Lucy Ashe’s New Novel, The Sleeping Beauties, Explores Ballet and WWII History

September 10, 2024

Royal Ballet School alum turned English teacher Lucy Ashe draws from both aspects of herself in her writing. Her love for ballet, as well as her command of the English language, shine in her latest novel, The Sleeping Beauties (Union Square & Co.). Set for a September 10 release in the U.S., The Sleeping Beauties follows ballet dancer Briar Woods as she grapples with her own past and the aftereffects of living through World War II. The novel weaves the gothic elements of the classic Sleeping Beauty story with rich historical details about the former Sadler’s Wells Ballet Company (now The Royal Ballet).

“A central moment in the novel is when the dancers go to The Hague in the Netherlands in May 1940. They were there three or four days before Germany invaded and the company had to be quickly evacuated on a cargo ship and travel across the North Sea,” Ashe says. “I wanted that to be in the novel because it’s a fascinating moment in ballet history and Second World War history that’s not often told.”

Pointe spoke with Ashe about her robust research process, her past as a dancer, and how writing helps her keep ballet close. 

In addition to being an engrossing story, The Sleeping Beauties is filled with historical detail. Tell us about your research process.

Lucy Ashe sits down on a stool, facing directly front, and crosses her right leg over her left. She crosses her forearms and rests them on her thighs. She has shoulder length blonde hair and wears a form-fitting, long-sleeved black shirt and blue jeans, and looks drectly at the camera with a large smile.
Lucy Ashe. Photo by Alex Fine, courtesy Union Square & Co.

I probably spent about six months just reading a lot, reading memoirs from dancers at the time. There were some amazing diary entries from a dancer called Annabel Farjeon, who traveled with the Sadler’s Wells Ballet Company during the war—her journal was fascinating. I went back to the Royal Ballet School archives, which was wonderful because Anna Meadmore, who’s the manager of special collections there, remembered teaching me when I was a student there. She let me look through all the incredible resources they have, as well as the Royal Opera House online archives. During the writing process, I did need to stop to do more in-depth research—for example, describing some tutus that were being created as the company prepared for the production of The Sleeping Beauty.

Your first book, The Dance of the Dolls, released in 2023, is also historical fiction about The Royal Ballet. How does The Sleeping Beauties build on themes from your first novel?

I think after films like Black Swan, for example, ballet is sometimes seen as material for these sort of dark, tormented people who are struggling through this hyper-competitive world. I wanted to tell—in both The Dance of the Dolls and The Sleeping Beauties—a story about ballet where dancers are ordinary people. I’m not writing about the prima ballerinas, I’m writing about members of the corps de ballet who go through their lives as everyone else does, especially during the Second World War.

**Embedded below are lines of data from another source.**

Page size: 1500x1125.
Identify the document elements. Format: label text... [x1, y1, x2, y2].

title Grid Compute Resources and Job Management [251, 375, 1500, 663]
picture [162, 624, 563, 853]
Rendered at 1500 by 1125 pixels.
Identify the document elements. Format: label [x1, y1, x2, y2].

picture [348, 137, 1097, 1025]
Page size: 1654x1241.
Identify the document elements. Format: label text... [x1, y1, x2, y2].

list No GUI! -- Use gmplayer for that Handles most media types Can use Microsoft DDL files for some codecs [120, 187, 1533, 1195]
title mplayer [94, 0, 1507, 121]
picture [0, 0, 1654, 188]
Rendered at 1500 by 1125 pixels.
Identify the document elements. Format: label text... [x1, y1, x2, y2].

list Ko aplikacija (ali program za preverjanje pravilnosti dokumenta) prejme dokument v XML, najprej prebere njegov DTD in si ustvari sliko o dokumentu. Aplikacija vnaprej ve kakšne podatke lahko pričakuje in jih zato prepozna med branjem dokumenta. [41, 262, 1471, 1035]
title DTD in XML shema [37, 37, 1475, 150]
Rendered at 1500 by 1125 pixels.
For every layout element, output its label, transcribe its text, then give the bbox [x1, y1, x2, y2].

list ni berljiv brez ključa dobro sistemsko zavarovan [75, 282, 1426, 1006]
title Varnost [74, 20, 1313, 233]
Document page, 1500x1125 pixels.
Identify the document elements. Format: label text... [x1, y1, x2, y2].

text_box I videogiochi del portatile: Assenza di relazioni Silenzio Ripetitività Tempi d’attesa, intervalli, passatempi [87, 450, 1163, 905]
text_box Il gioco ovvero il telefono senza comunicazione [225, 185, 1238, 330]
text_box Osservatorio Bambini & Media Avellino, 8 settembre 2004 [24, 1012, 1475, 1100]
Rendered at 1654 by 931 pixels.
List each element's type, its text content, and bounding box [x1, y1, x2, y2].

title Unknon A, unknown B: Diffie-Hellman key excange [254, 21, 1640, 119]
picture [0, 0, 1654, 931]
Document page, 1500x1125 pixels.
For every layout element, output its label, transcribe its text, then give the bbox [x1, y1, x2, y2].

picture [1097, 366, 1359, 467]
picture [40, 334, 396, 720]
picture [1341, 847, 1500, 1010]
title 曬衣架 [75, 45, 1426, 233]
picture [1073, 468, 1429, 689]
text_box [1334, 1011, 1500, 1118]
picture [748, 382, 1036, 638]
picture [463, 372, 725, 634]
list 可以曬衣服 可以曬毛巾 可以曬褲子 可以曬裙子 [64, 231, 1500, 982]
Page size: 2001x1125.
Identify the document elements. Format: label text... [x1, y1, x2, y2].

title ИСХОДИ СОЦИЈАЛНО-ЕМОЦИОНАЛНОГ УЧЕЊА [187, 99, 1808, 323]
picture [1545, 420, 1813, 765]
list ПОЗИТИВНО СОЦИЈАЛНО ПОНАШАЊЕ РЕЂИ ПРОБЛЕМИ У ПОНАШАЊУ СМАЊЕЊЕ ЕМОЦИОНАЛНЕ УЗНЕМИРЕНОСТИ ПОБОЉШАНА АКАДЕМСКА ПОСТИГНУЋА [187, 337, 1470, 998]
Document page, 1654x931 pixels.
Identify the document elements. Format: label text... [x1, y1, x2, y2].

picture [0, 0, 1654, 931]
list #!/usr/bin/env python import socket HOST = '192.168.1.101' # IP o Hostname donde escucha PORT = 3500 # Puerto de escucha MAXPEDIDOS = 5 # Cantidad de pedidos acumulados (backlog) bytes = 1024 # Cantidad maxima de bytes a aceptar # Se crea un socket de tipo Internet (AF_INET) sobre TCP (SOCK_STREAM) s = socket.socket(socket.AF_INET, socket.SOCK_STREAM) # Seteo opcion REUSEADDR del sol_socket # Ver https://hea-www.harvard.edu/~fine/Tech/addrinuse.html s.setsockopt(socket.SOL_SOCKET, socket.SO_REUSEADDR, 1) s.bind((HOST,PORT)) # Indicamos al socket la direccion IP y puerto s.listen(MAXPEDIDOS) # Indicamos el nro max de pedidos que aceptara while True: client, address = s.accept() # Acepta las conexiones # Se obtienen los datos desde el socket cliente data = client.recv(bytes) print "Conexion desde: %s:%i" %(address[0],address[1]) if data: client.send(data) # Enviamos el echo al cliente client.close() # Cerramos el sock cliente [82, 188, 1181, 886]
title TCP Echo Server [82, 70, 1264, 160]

I was trying to put ballet into a real-world context, and, on the other side, I did want to show that the ballet world can have a sort of intensity to it that is perhaps mirrored by the experiences of going through conflict and a time of war.

Yes, both books certainly have drama, but they’re also historically accurate. How did you strike a balance between authenticity and intrigue?

I wanted to focus on the details of the world of the ballet company, through the character’s perspective. We only want to hear about a costume, or a pointe shoe, or a ballet class, if it furthers our understanding of what the character is going through—their conflict and desires in that moment.

How were both books influenced by your own time as a dancer?

I have a complex relationship with ballet because it was my life for a long time, in a very intense way. Then I left it, and that’s a very difficult thing to do. Coming back to ballet through writing, I wanted to really interrogate what ballet means to me now, in my early 30s. In The Dance of the Dolls, one of the things that really came up—and I had mixed feelings about—was the idea of repetition. As a dancer, you repeat the same things all the time. You do the same ballet class, basically, every day. You sew ribbons and break in your pointe shoes constantly. It’s a cycle. I wanted to get that sense of a ballet dancer’s life following this routine in order to make them strive for excellence, but also to be aware that constant repetition can become a bit of a compulsion. I think all of my characters are driven by compulsions that hover the fine line between healthy compulsions and unhealthy ones that can be quite overwhelming. I was really interested in that aspect of ballet, which I think has stayed with me—what have I gained from ballet, and what has ballet left me with that I can’t quite let go of? I think channeling it into writing has been helpful for me, because I think it allowed me to really come to understand it.